In 1842 the purpose of the APS was restated: "to record the history, and promote the advancement, of Uncivilized Tribes".

On Buxton's death in 1845, Samuel Gurney took over as President. Finances improved, and from 1847 Hodgkin had an assistant as Secretary on the payroll for a period, the activist Louis Alexis Chamerovzow. Chamerovzow published on the rights of Māori in 1848, and worked on Charles Dickens as opinion-former, with some success (as Dickens wrote to George Payne Rainsford James). He was a perceptive analyst of the difficulties in reconciling the interests of indigenous people and settlers.

Other campaigns included the case of a black man in the Cape Colony accused of stealing from a white man and punished by torture (1850), the use of bonded labour of black children in the Transvaal Republic (1880), and, later continued protesting the exploitation of indigenous South Africans during the time preceding the Second Boer War (1899–1902), which, they said, was often perpetrated under a "guise of philanthropy and Christianity".
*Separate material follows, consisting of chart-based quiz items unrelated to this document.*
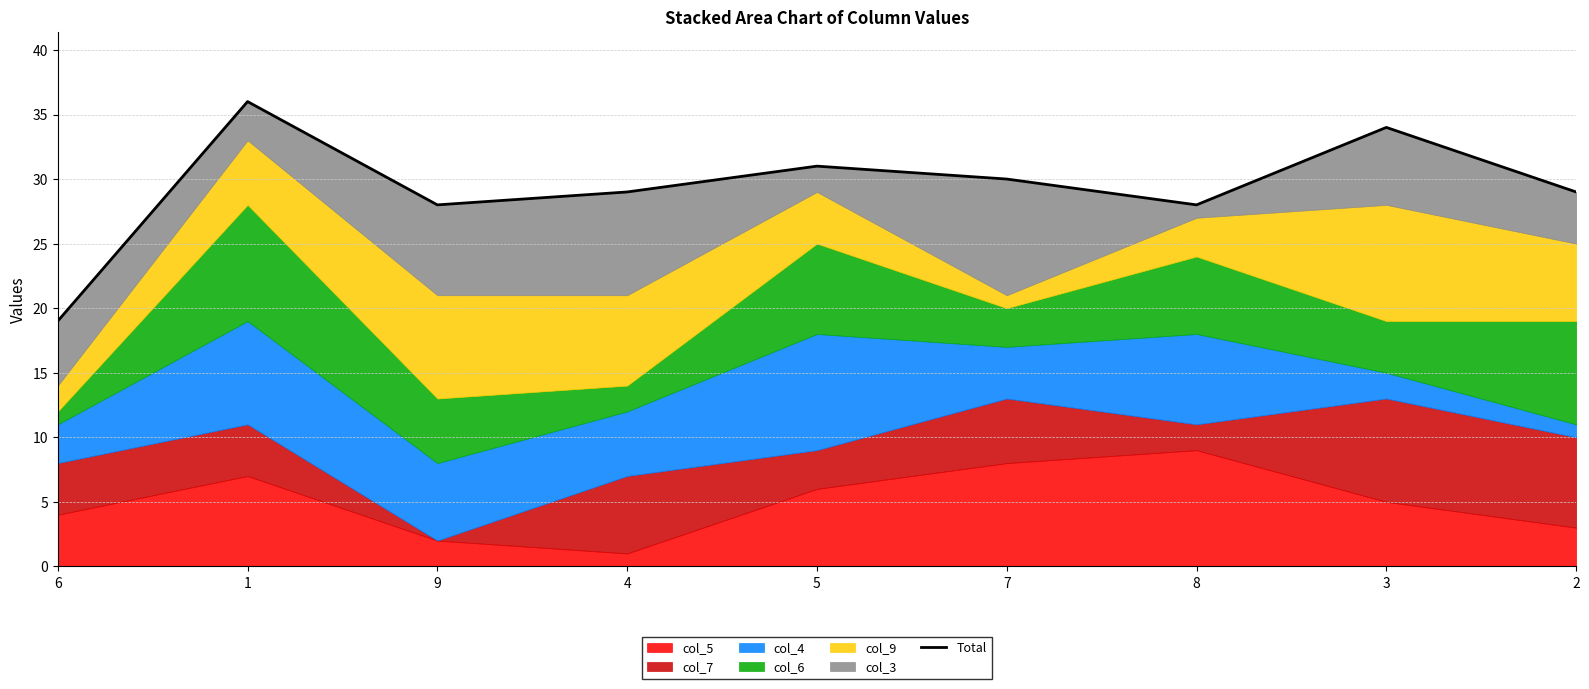

Reading left to right, list all the values displayed in this chart.

6=19	1=36	9=28	4=29	5=31	7=30	8=28	3=34	2=29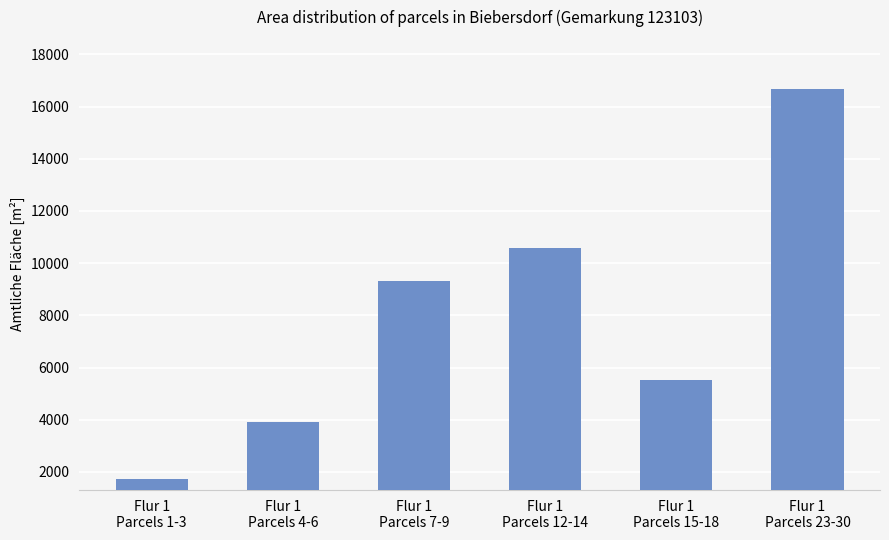

Which label corresponds to the smallest value in the chart?

Flur 1
Parcels 1-3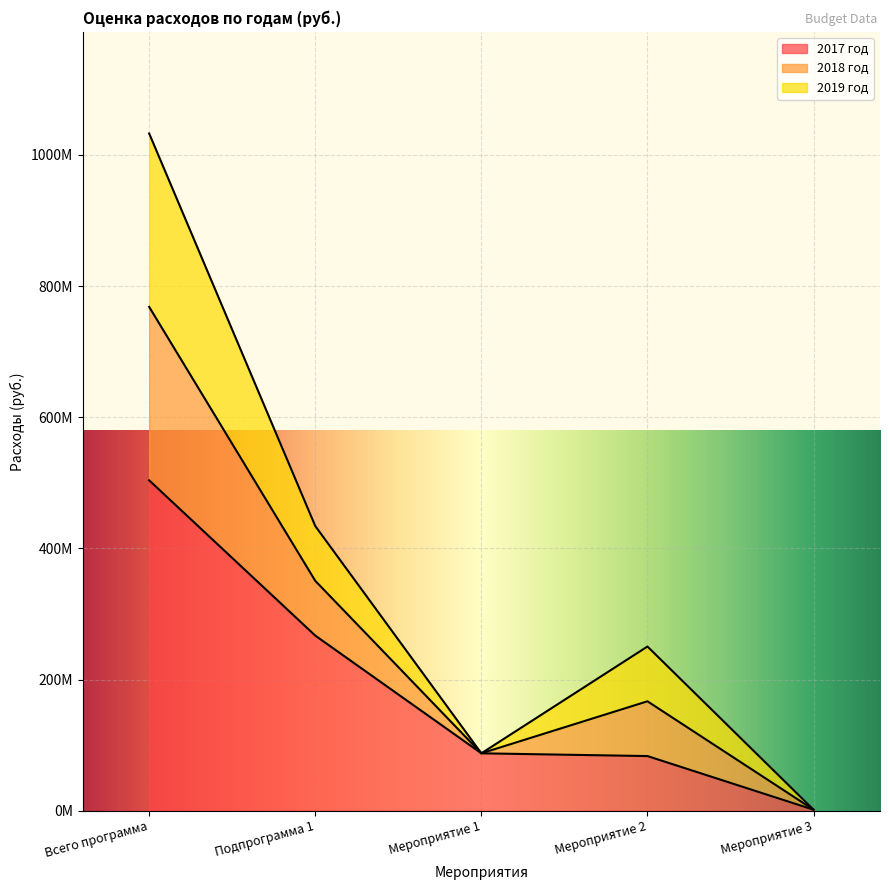

How many values in the 2017 год series exceed 87718600?

2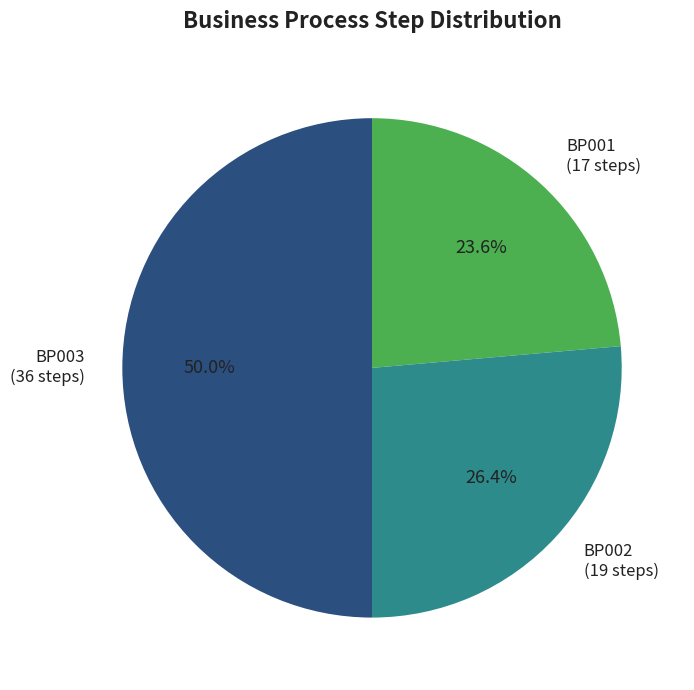

Is the sum of BP003 and BP001 greater than half?

Yes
In 1870 the APS bought Lennox Island (Prince Edward Island) on behalf of a community of the Mi'kmaq people.

==Publications==
The Society published tracts, pamphlets, Annual Reports and a journal variously entitled The Aborigines' Friend, or, Colonial Intelligencer, Aborigines' Friend, or Colonial Intelligencer, Colonial Intelligencer and Aborigines' Friend, The Aborigines' Friend and the Colonial Intelligencer, also abbreviated to Aborigines' Friend, from 1855 until 1909.

Hodgkin's concerns over the indigenous peoples in the Hudson's Bay Company territory in western Canada were pursued both by correspondence with Sir George Simpson, and in the pages of the Intelligencer. In 1889 Henry Richard Fox Bourne became its editor, and took over as Chair of the APS. He was a critic of the Emin Pasha Relief Expedition, and used the Intelligencer to accuse it for the first time of "atrocities".

==Merger==
The Society continued until 1909, when it merged with the British and Foreign Anti-Slavery Society to form the Anti-Slavery and Aborigines' Protection Society (now Anti-Slavery International).